The incidence of fully impacted teeth is reported to vary between 5-20% in the general population (Grover & Lorton L, 1985, Frank, 2000). The overwhelming majority of impacted teeth involve third molars, followed by maxillary canines and mandibular second premolars. While most of the other teeth in the upper and lower jaws can also be affected, the incisors and first molars in the mandible are very rarely impacted (Grover & Lorton L, 1985, Dachi & Howell 1961).

A special category of impacted teeth are supernumerary teeth that can be present in various forms and in any region of the mandible or maxilla, but have a predisposition for the anterior maxilla (Scheiner & Sampson, 1997). The prevalence of supernumerary teeth in the permanent dentition has been reported to be between 0.1% and 3.8% (Rajab & Hamdan, 2002, Schulz et al., 2009). The most widely accepted pathogenetic theory is that the tooth bud splits into two (dichotomy) equal or different-sized parts, developing into two teeth of normal size, or one normal and one dysmorphic type, as a result of local, independent, conditioned hyperactivity of the dental lamina (Taylor, 1972). Supernumerary teeth can occur as single, multiple, unilateral or bilateral entities in one or both jaws and are classified according to location-related, size-related or shape-related characteristics (Ooshima et al., 1996).

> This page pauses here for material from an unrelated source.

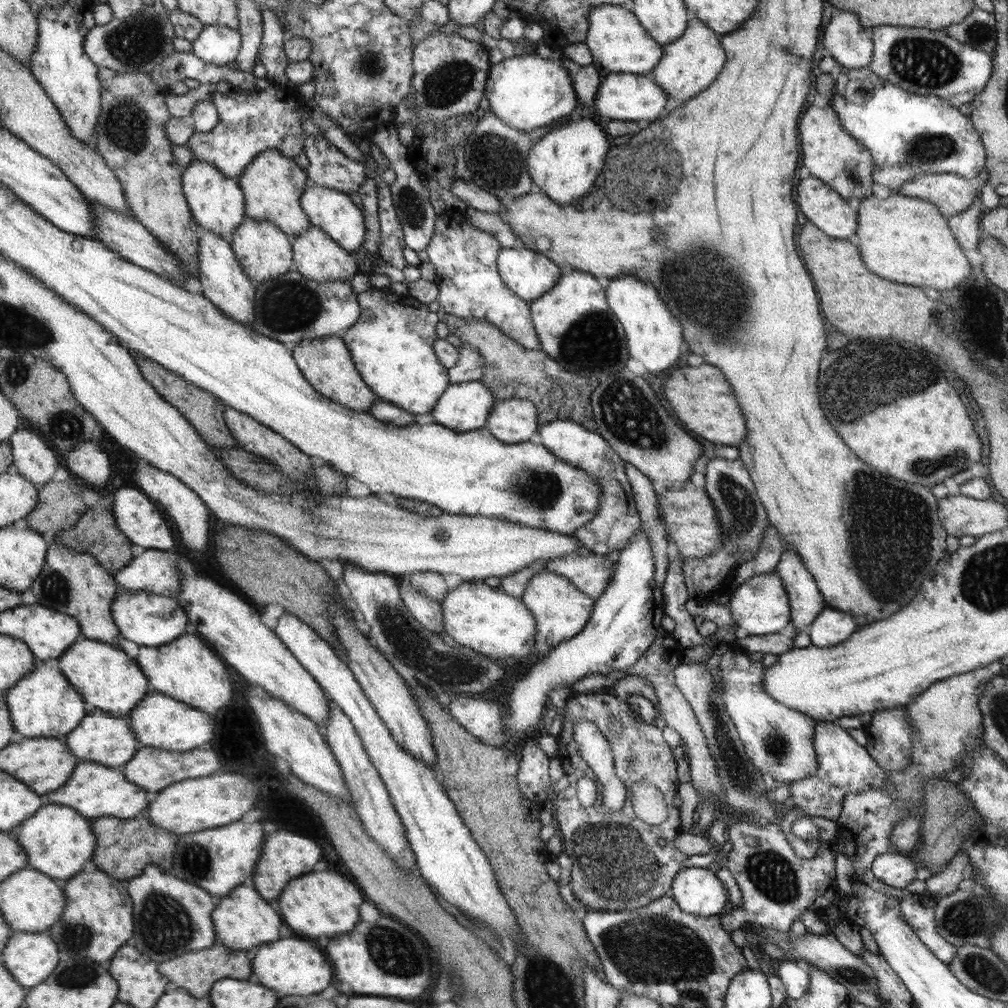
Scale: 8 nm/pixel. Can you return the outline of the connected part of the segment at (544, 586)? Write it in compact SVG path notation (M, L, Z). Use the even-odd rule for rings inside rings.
M548 569L530 580L525 588L525 594L520 599L529 607L537 620L535 650L540 652L540 658L548 655L556 646L580 634L591 619L596 604L593 597L586 596L586 593L582 592L573 581Z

Principally, the treatment of impacted teeth is based on four concepts: observation, intervention, relocation or extraction (Frank, 2000, Kokich & Mathews, 1993). Observation implies no treatment for a specific period of time. This time period can be further subdivided in a preimpaction and postimpaction phase. Trained dentist are therefore able to either predict tooth impaction (during the preimpaction observation period) or anticipate pathological sequelae associated with impacted teeth (in the postimpaction observation period). Intervention involves orthodontic procedures to establish adequate space in the dental arch that enables eruption. Theses procedures are often performed in combination with removal of hard- and soft-tissue obstructions form the eruption path of the impacted teeth (Ohman & Ohman, 1980, Shapira et al. 1996). Relocation implies active orthodontic movement of the impacted teeth or even surgical reposition (autotransplantation; Schatz & Joho, 1994). Finally, if impacted teeth cannot be repositioned in the alveolar process using treatment strategies mentioned above, their removal might be indicated.

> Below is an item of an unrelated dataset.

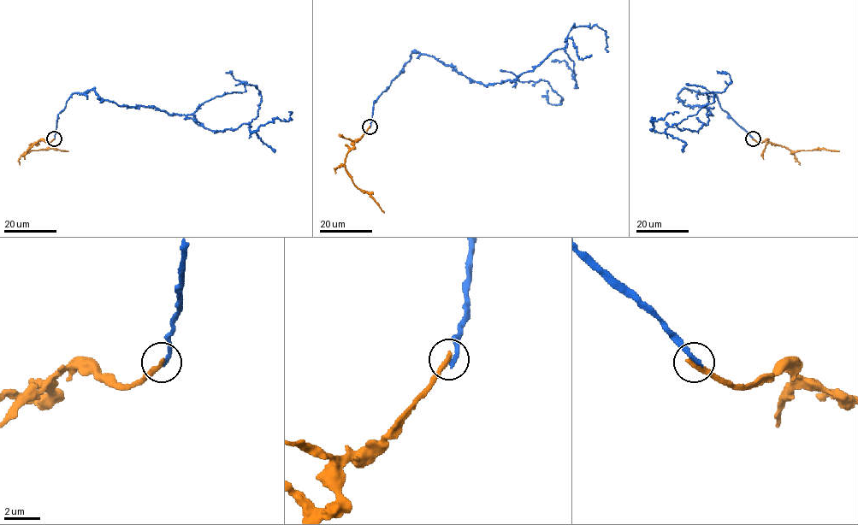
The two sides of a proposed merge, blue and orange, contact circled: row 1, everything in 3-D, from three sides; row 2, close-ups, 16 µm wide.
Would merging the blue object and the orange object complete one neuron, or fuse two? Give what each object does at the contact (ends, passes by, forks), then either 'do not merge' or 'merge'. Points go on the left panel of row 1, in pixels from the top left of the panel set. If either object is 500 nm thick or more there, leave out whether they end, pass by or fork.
blue ends; orange ends; do not merge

In orthodontics, three-dimensional (3D) structures have been routinely analyzed using on two-dimensional (2D) imaging. Besides conventional intraoral radiographs, cephalometric imaging and panoramic views were applied on a routine basis for diagnostic and treatment planning purposes (Hechler, 2008). To diagnose and to locate impacted teeth accurately, periapical and occlusal radiographs were the radiographic methods of choice for decades. Orthodontists have used the tube shift technique to compare two periapical radiographs taken at different beam angles to determine the facial/oral position of impacted teeth, and also to base surgical and/or orthodontic treatment planning upon. Although the „same lingual, opposite buccal“ rule is helpful in determining whether the impacted tooth is positioned buccal or oral to the roots of the neighbouring teeth, it has clear limitations when assessing the exact angulation of the impacted tooth and possible crown/root proximities with or without resulting root resorptions. (Jacobs, 1999).